Monthly Archives: October 2010
876 North Street is a beautiful contemporary on 5+ acres abutting the Stanwich golf course. I really liked it when I saw it back in 2009, even at its price of $3.390 because of its excellent design, condition and private location. But what I like tends not to sell quickly and that proved to be the case on this one.
It has finally sold, however, for $2.450 million, a discount from its $2.629 assessment. Someone got themselves a great house for what, in Greenwich, passes as a good price.
Greenwich cops say latest hoax is – surprise! – the latest hoax. No one is throwing blankies over babies or tossing eggs at your car (I told you, the Fountain boys quit that business back in the 60s!) as part of some weird gang initiation. But I must have received 15 copies of the same email and the cops, hundreds? If you get one of these well-meaning emails, I’d recommend that you just ignore it and indulge in a brief moment of feeling superior to the friend who sent it to you – you’re smarter than him! If you just can’t do that, then at least check out Snopes.com before passing it along. Don’t be dumb.
Gone, all gone. I was a hippie, VW and pick up truck sort of guy so I won’t cry all that hard, but my friends had these muscle cars back in the day, and blasting home from the Port Chester bars at 100 mph was, well, exhilarating. Different era.
Who needs a Port Chester fish restaurant when you can catch your own?
Tomorrow, Saturday, 11:30 at Tod’s Point (Greenwich Point, if you insist) at the Old Greenwich Boat Club (they upgraded to “Yacht” club recently, but don’t let that scare you away) you can learn to clam, for free. Bring rubber boots. Have a rake or pitch fork? Bring them too, but there will be some to borrow. All free, (did I mention free? I haven’t checked, but I’m almost positive you won’t even need a beach card) and you’ll learn where to dig for those huge giant clams that capture Polynesian divers. Or not.

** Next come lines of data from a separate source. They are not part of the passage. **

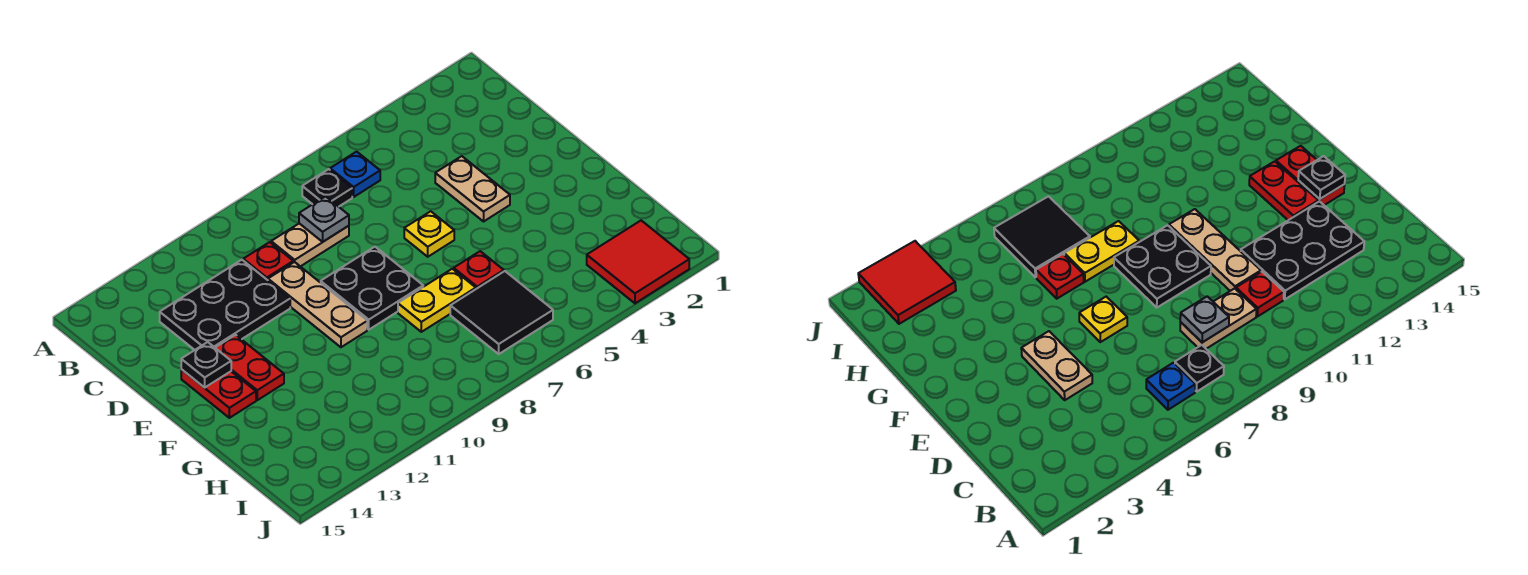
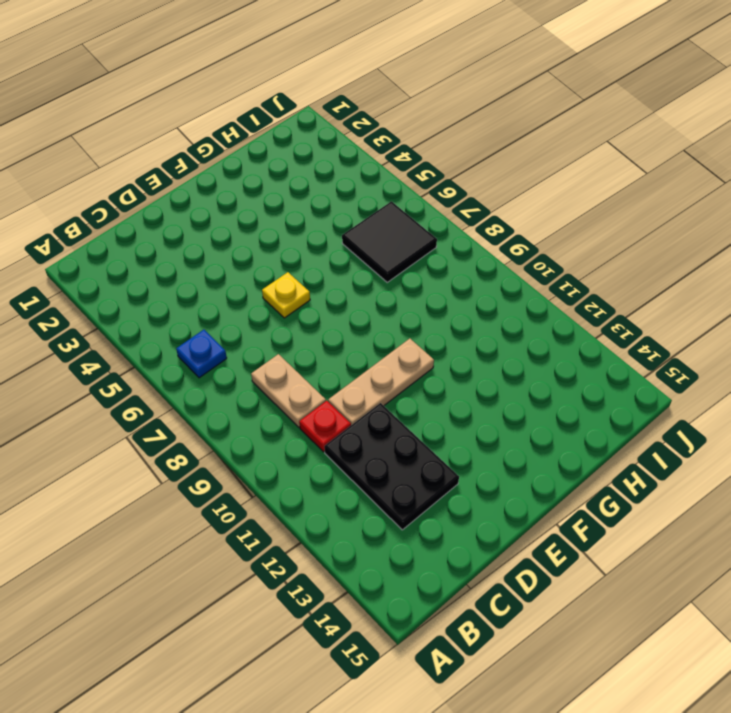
none -> black plate B7 level 1
none -> tan plate D4:E4 level 1
none -> black plate E8:F9 level 1

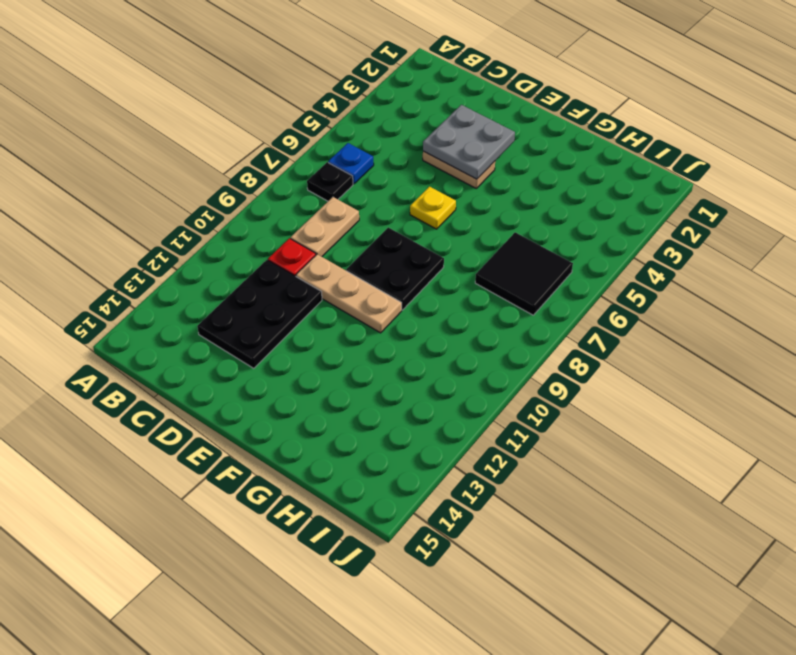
grey plate D3:E4 level 2 -> none
none -> red plate E13:F13 level 1
none -> red plate E14:F14 level 1
none -> red plate G6 level 1

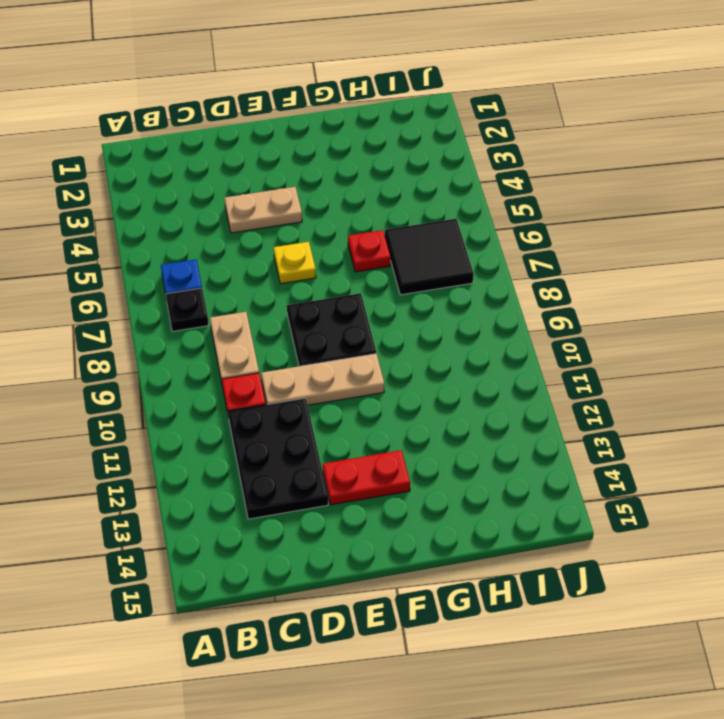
none -> red plate E14:F14 level 1
none -> yellow plate G7:G8 level 1
none -> red tile I2:J3 level 1

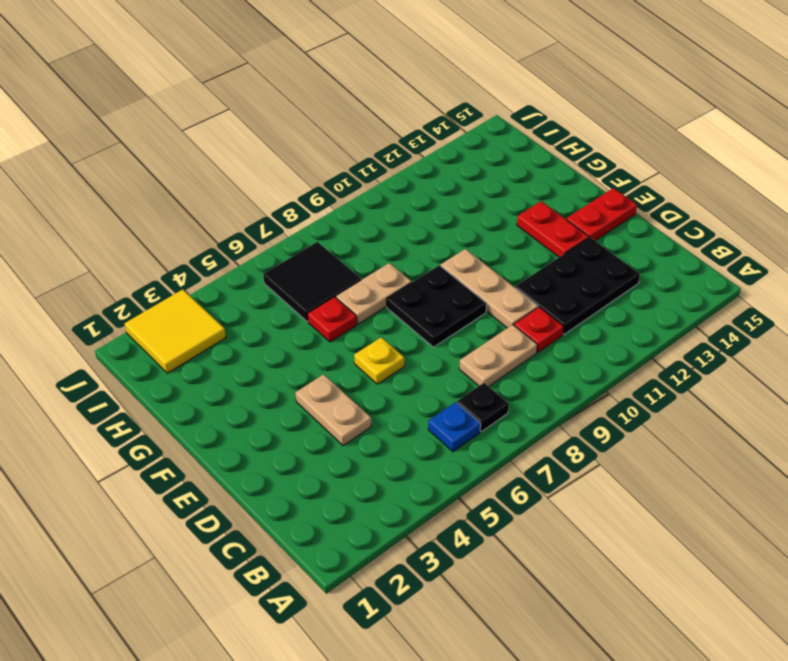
red plate E14:E15 level 1 -> red plate E14:F14 level 1
tan plate G7:G8 level 1 -> yellow plate G7:G8 level 1
yellow tile I2:J3 level 1 -> red tile I2:J3 level 1
none -> grey plate C8 level 2
none -> black plate E14 level 2

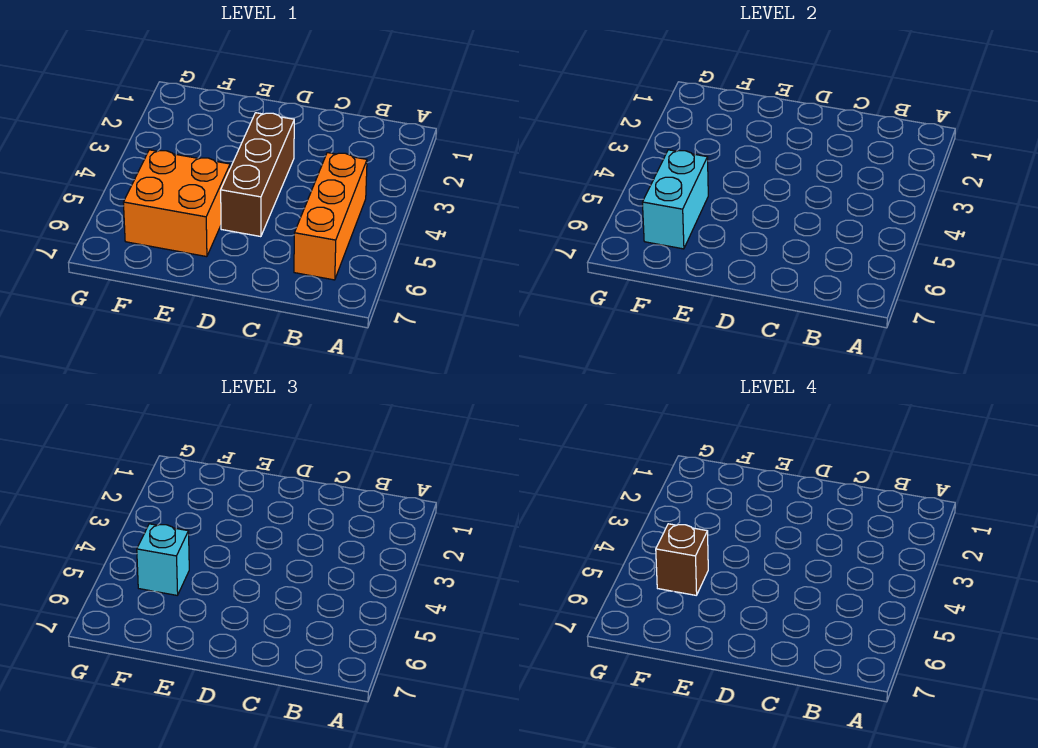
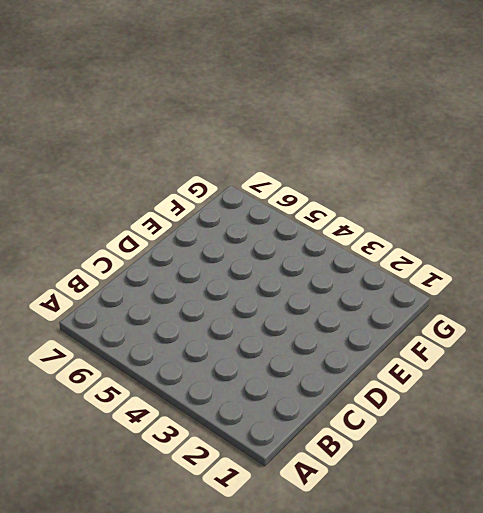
none -> orange brick B4:B6 level 1
none -> brown brick D3:D5 level 1

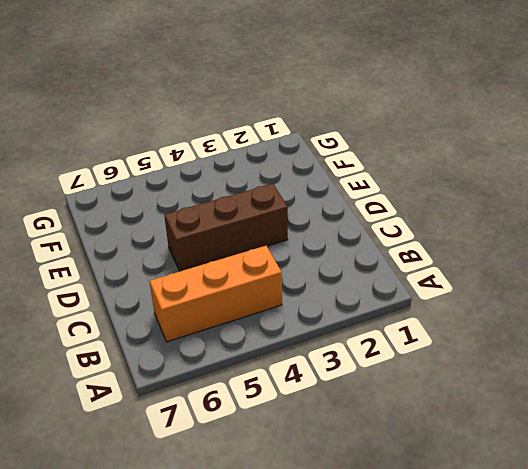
none -> orange brick E5:F6 level 1
none -> cyan brick F5:F6 level 2

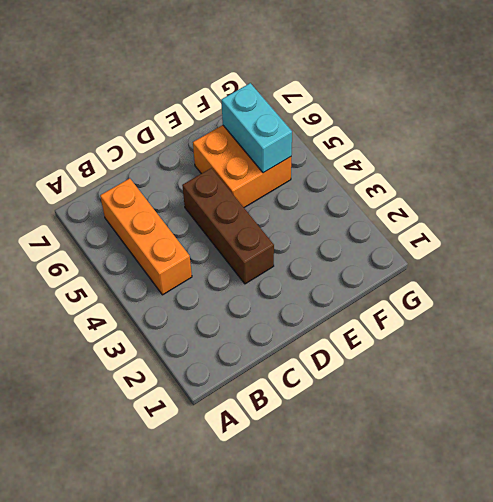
none -> cyan brick F5 level 3
none -> brown brick F5 level 4

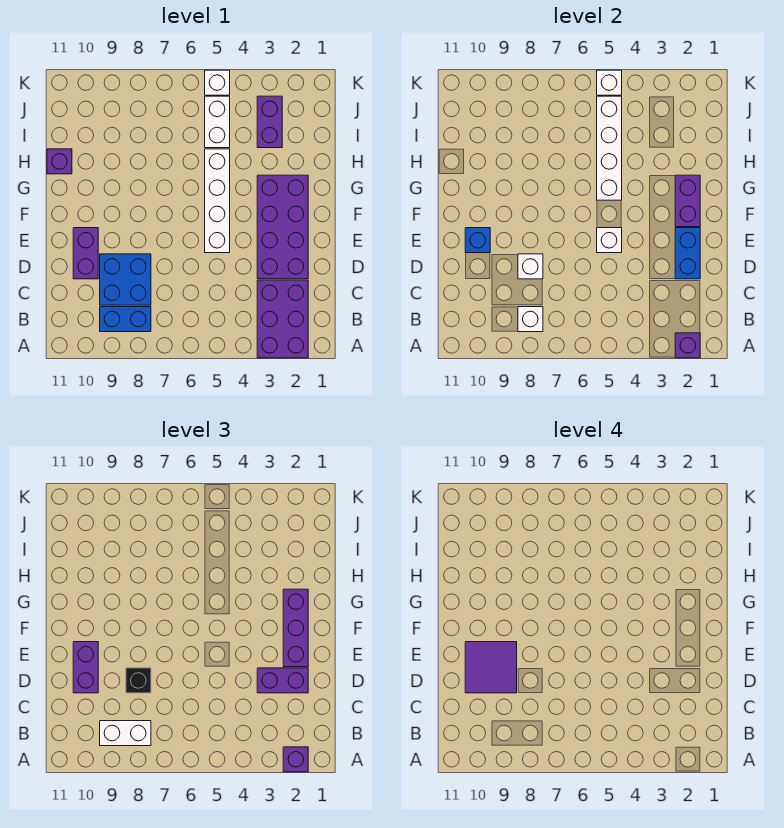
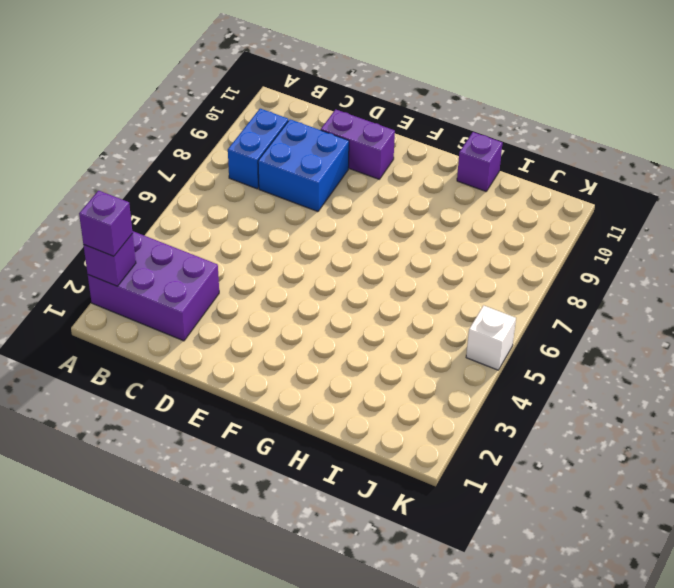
none -> purple brick D2:G3 level 1
none -> white brick E5:H5 level 1
none -> purple brick I3:J3 level 1

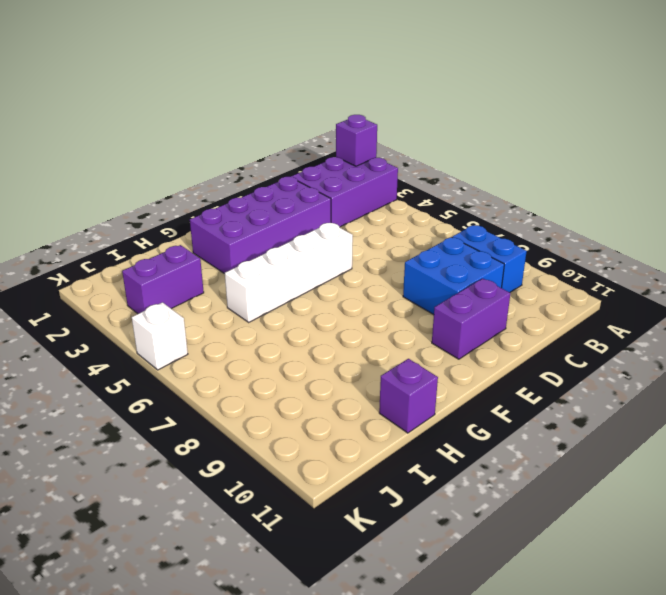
none -> white brick I5:J5 level 1
none -> white brick B8 level 2
none -> blue brick D2:E2 level 2

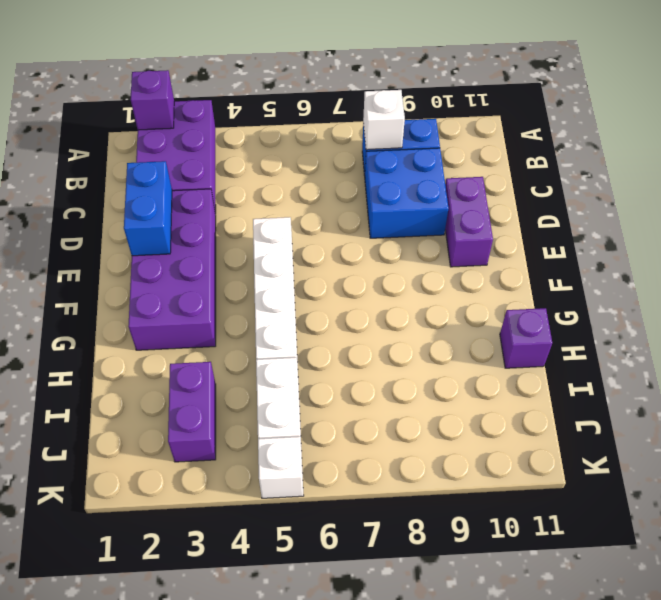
none -> white brick D8 level 2
none -> white brick E5 level 2
none -> blue brick E10 level 2

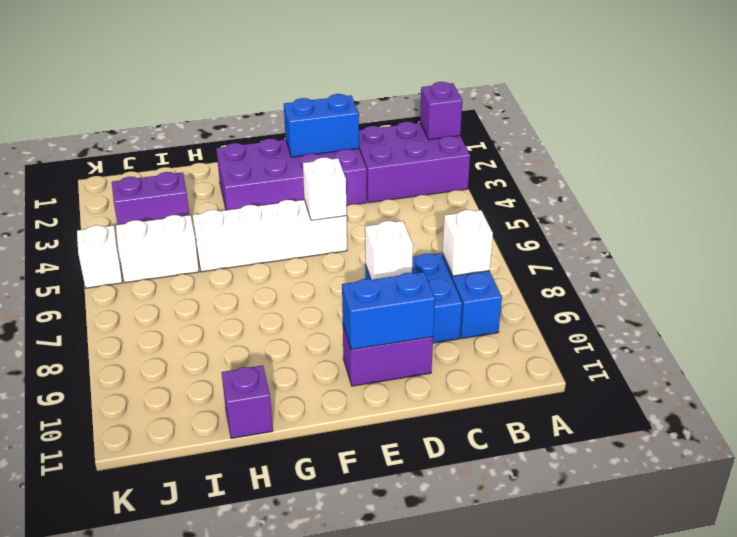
blue brick D10:E10 level 2 -> blue brick E10 level 2
none -> purple brick F2:G2 level 2
none -> white brick G5:J5 level 2
none -> white brick K5 level 2

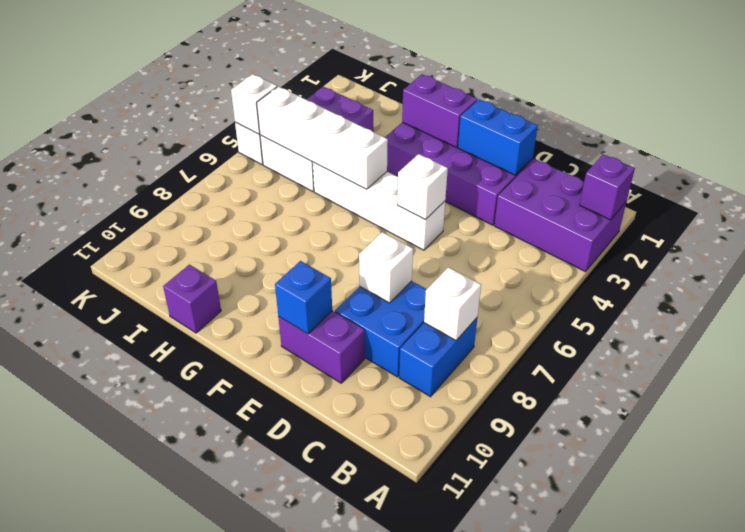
none -> purple brick A2 level 3
none -> white brick B8:B9 level 3
none -> purple brick D2:D3 level 3

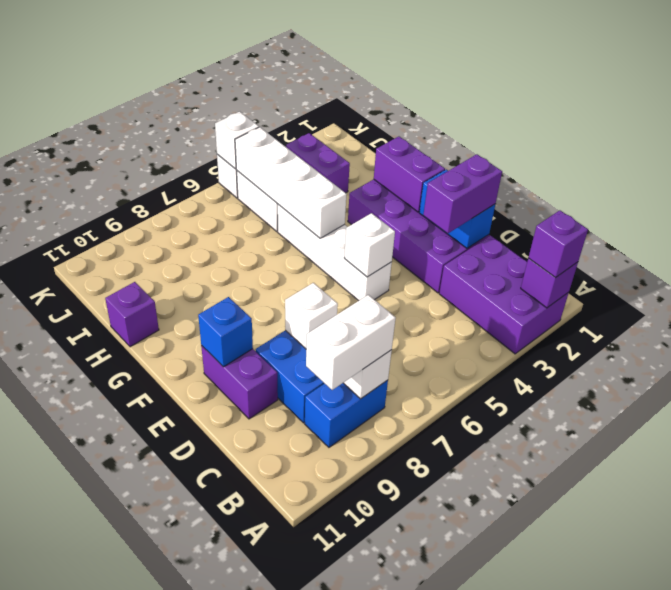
none -> black brick D8 level 3
none -> purple brick D10:E10 level 3
none -> purple brick E2:G2 level 3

Got a kid who doesn’t want to play third string soccer? Bring that child along, and introduce him or her to the fierce independence of the non-conformist. Best thing you’ll ever do as a parent, maybe, but I should warn you: I dug for clams in my youth and you can see how that turned out.
Oysters and mussels too! Yum yum.
This Port Chester seafood place has done closed and gone. I never ate there but I remember the location. It was next door to Charlie Mower’s Old Greenwich Marine Construction yard (Charlie was from OG, even if his business wasn’t). I worked at the yard summers during college (1972 and 1973, I think), and after work we’d walk over to the dive bar that was to spawn FISH years later, where we’d have a beer or two with our foreman, Joe Leo, and absorb his bitter, cynical view of the world while we gazed at the river and watched Byram River Trout wash by. Interesting times.
I was thinking of that job just yesterday, after posting on that poor Notre Dame student who was killed while trying to film the football team during a windstorm. My brother Anthony wrote in to suggest that kid was a damn fool to climb into the mechanical hoist that was to tip over and kill him. But I remember when I was 20 and worked at the yard, building huge floats for the upcoming in-water NY Boat Show. We’d stack them as we built them – four a day – into 20′ high towers, with the owner’s son, Casey, operating the crane that lifted them while we danced around on top, guiding them into place.
Casey was a terrible crane operator, and we spent a fair amount of our time on towers dodging 1,000 lb floats, 20 feet above the asphalt yard surface. Eventually my co-worker Kenny Carlson and I confronted Charlie and told him that either his son was off the crane or we were off the job. Charlie acquiesced and fired Casey.
But it took us weeks to build up to that rebellion – Declan Sullivan of Notre Dame had to make an instant decision: go up or quit, and he made the wrong choice, with fatal consequences. That’s where grown-ups should have stepped in.
Casey, by the way, was shot to death a few years later, either by drug dealers or loan sharks – I never did hear the complete story. At least one (and maybe a second) nephew is a Navy SEAL and has served honorably for years. Funny how families turn out.
Purchased for $1.740 in 2005, put back on the market in 2007 for $2.149, dropped to $1.595 and has now sold for $1.550. Assessment is $1.013.
20 Dingletown, spec construction that tried and failed to get $5.150 in 2007, dropped down to $3.650 this year and now has a contract.
200 Overlook Drive asked $2.750 in ’08, dropped to $1.950 this year and is now reported as “pending”.